Records from a data source:
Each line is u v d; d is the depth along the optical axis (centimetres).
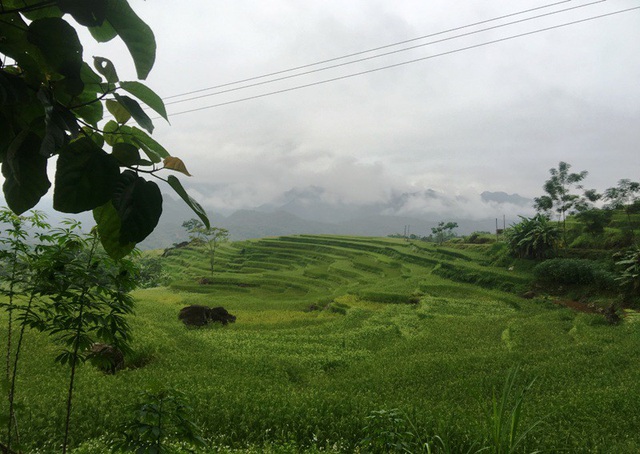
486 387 1633
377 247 8181
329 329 3341
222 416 1014
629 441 1042
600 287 4653
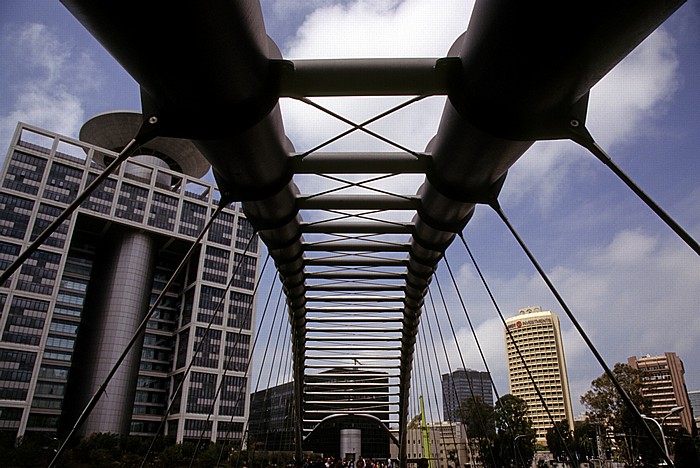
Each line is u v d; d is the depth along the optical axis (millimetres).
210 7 7207
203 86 9102
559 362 152500
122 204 114625
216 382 113812
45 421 101250
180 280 129625
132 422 112188
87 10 7266
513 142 10898
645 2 6844
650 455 55719
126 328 111688
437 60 10828
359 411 42719
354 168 14742
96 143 117125
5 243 97750
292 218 17656
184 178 124625
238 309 123000
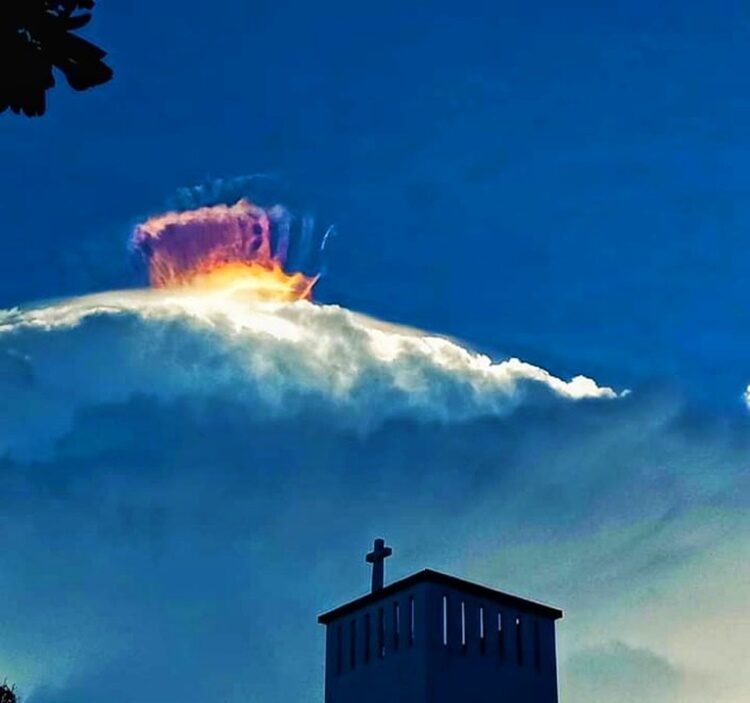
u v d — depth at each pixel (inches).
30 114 716.7
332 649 2792.8
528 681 2655.0
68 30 721.6
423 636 2551.7
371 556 2994.6
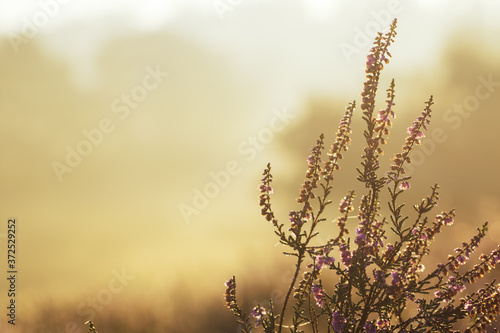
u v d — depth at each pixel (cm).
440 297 366
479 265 359
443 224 359
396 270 356
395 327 355
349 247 356
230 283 392
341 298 352
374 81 360
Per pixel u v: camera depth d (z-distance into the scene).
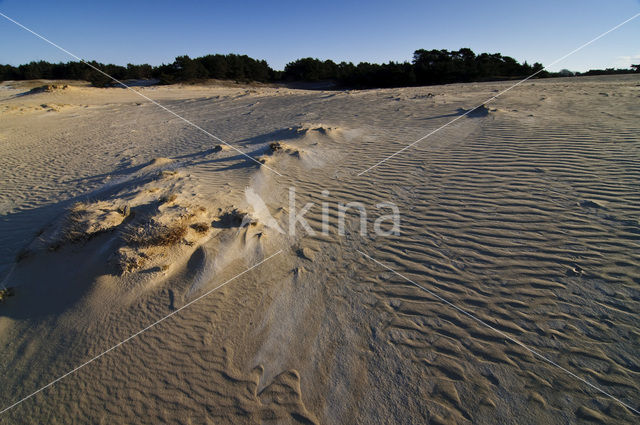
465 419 2.29
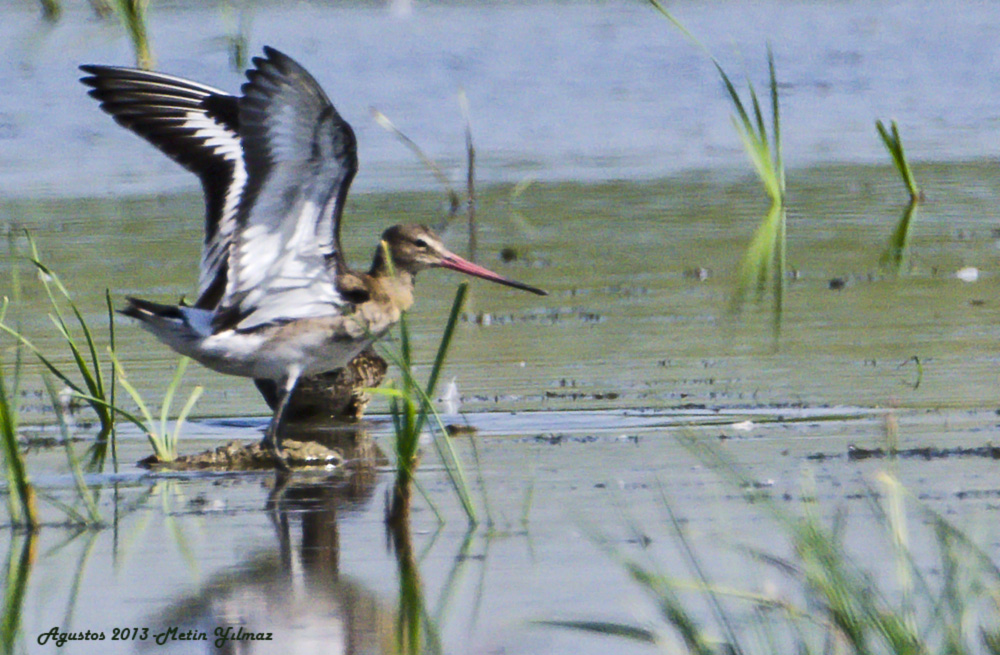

- Task: Please output, exactly and with no pictures, only the lines from the one containing "349 247 356" through the final line of the records above.

- Response to the exercise:
349 247 356
230 283 392
341 298 352
374 81 360
Per pixel u v: camera depth d (z-distance into the scene).
465 419 2.29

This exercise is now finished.